The white line (expiration) shows the expiration P/L for the position. If the stock finishes exactly at the short strike, all four options expire worthless and you keep the full credit. As the stock moves away from the short strike, profits decline. Beyond the long strikes, you hit max loss—but it's capped.
When to Trade a Short Iron Butterfly
Short iron butterflies work best when you expect the stock to pin near a specific price.
If you think a $100 stock will trade close to $100 for the next month—or at least be near $100 in a month—a short iron butterfly centered at $100 lets you profit from that stability with more profit potential than an iron condor. The tradeoff is a narrower profit zone.
Most traders sell iron butterflies with 30-45 DTE or less and close at 10-25% of max profit.
Why Max Profit Is Hard to Capture
A short iron butterfly is built around a short straddle—an ATM put and ATM call sold at the same strike. ATM options hold the most extrinsic value, and ATM options decay fastest right before expiration. This means you're unlikely to see high percentages of max profit unless the stock is near the short strike very close to expiration.
Long Iron Butterfly (Debit)
The long iron butterfly is the inverse—you buy an ATM straddle and sell an OTM call and OTM put to reduce your net debit and risk. You profit when the stock makes a big move in either direction.
Long Iron Butterfly Metrics
- Max Profit: (Widest spread width − net debit) × 100 × number of contracts. Achieved when the stock closes at or beyond either short strike at expiration.
- Max Loss: Net debit paid × 100 × number of contracts. Occurs when the stock closes exactly at the long strike at expiration.
- Lower Breakeven: Long strike − net debit.
- Upper Breakeven: Long strike + net debit.
- Ideal When: Expecting a big move but unsure of direction.
Long Iron Butterfly vs Long Straddle
A long straddle has unlimited profit potential but costs more. A long iron butterfly caps your profits but costs less—closer breakevens, smaller max loss.
Short Iron Butterfly vs Short Iron Condor
Both are neutral strategies that profit from range-bound stocks. The iron butterfly has the short put and short call at the same strike (straddle), creating a narrower profit zone but collecting more credit.
The iron condor separates the short strikes for a wider profit zone and a smaller credit. Choose the iron butterfly when you're confident the stock will pin near a specific price; choose the iron condor for a wider profit zone and higher win rate, but with less profit potential per trade.
Iron Butterfly Early Assignment Risk
Any short option can be assigned early, typically when deep ITM near expiration or when an ITM short call approaches an ex-dividend date. If the short put is assigned, you buy 100 shares at the strike price. If the short call is assigned, you sell (short) 100 shares at the strike price. If assigned, your max loss doesn't change—the long options still cap your risk. Only your position structure changes.

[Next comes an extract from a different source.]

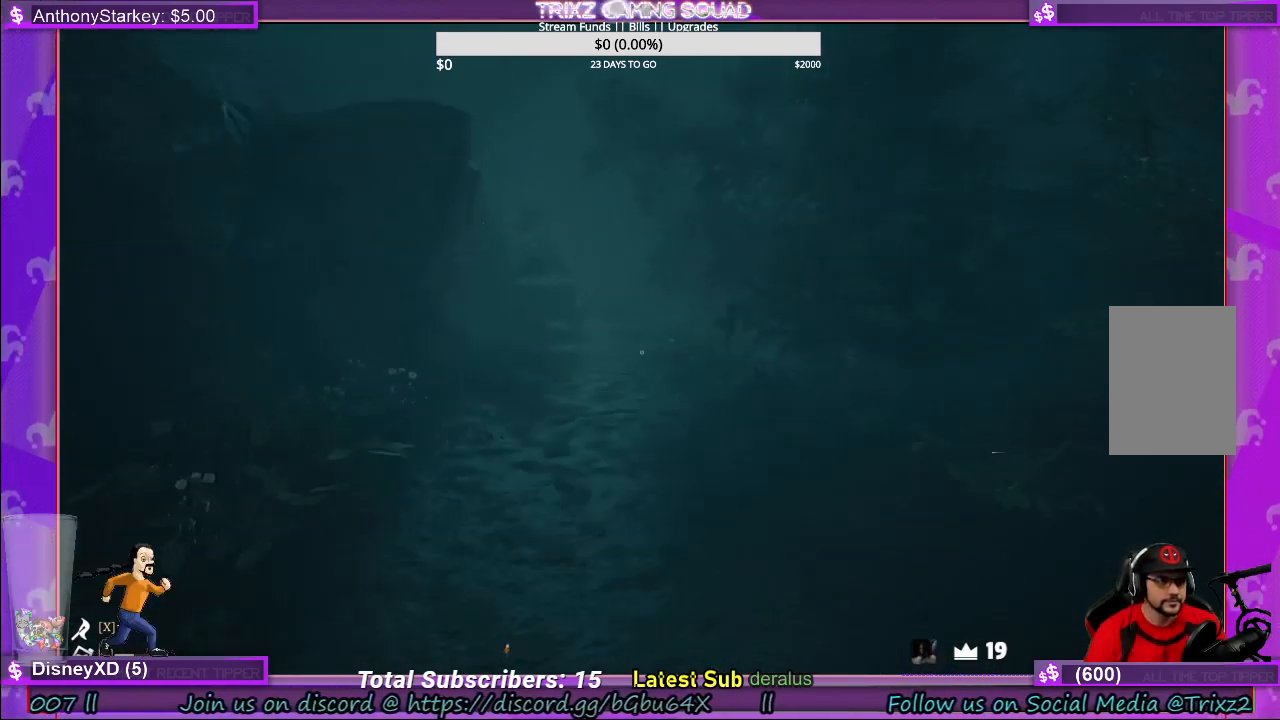
{"keys": ["shift", "w"], "mouse": [], "events": []}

Why Early Assignment Is Less Likely Than You Think
Even though you will almost always have an ITM short option when selling iron butterflies, you will not automatically get assigned. Early assignment only becomes likely when a short ITM option has little extrinsic value remaining (or it's an ITM call with extrinsic less than an upcoming dividend).
If you exit iron butterflies 1-2 weeks before expiration, early assignment risk drops dramatically. And the closer the stock remains to your short strike, the more extrinsic value will exist in the short options, significantly reducing early assignment risk.

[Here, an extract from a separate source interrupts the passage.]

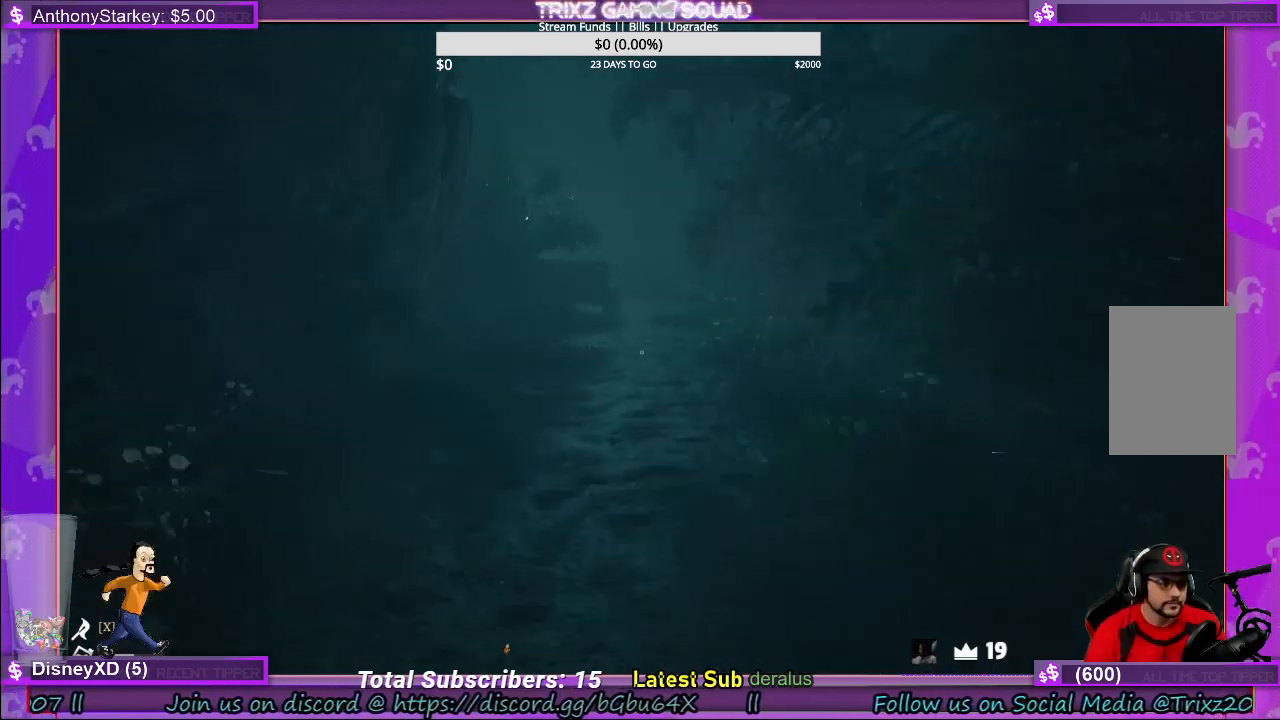
{"keys": ["shift", "w"], "mouse": [], "events": []}
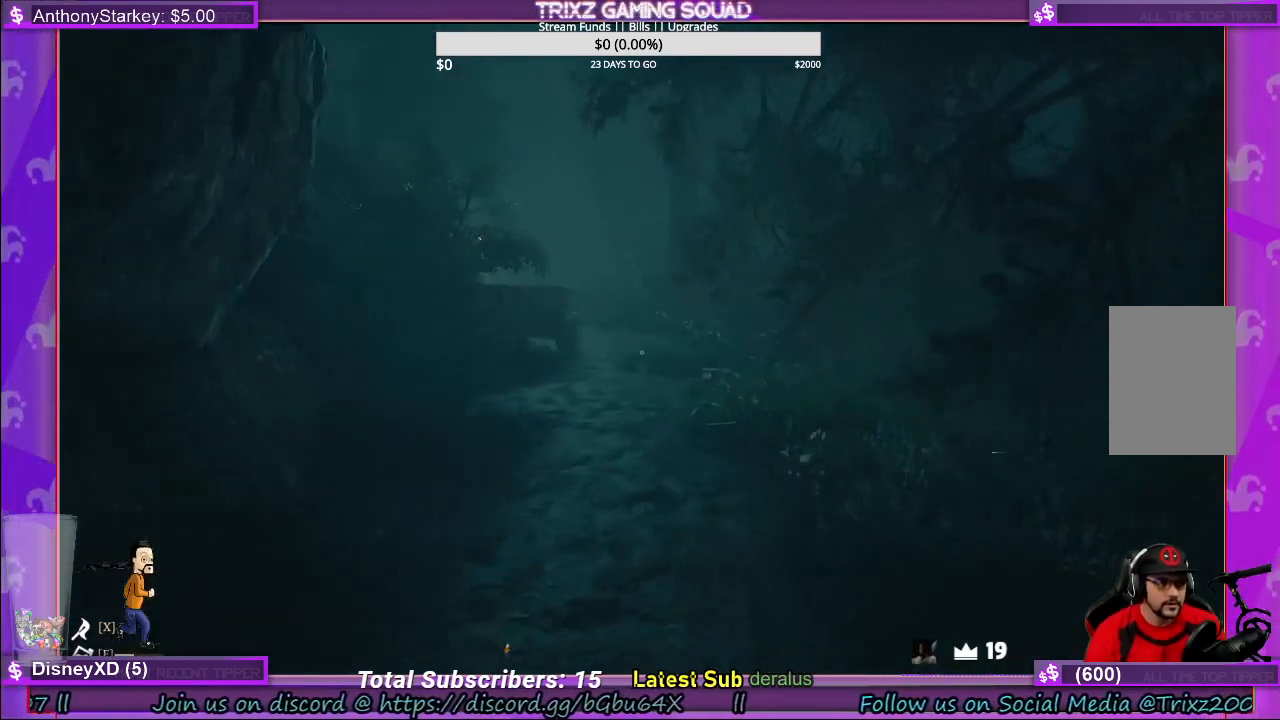
{"keys": ["shift", "w"], "mouse": [], "events": []}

Expiration vs Early Assignment
Early assignment is different from expiration assignment. If you hold through expiration and get assigned on a short option while an offsetting long option expires OTM, you'll end up with a stock position without the long options protecting your loss potential.
For example, if you're short the 200 straddle and long the 180 put and 220 call, and the stock closes at $195 at expiration, only the short put will get assigned. You will end up with 100 shares of stock per contract that expired ITM. Following expiration, you will only have the stock without any long puts protecting the downside.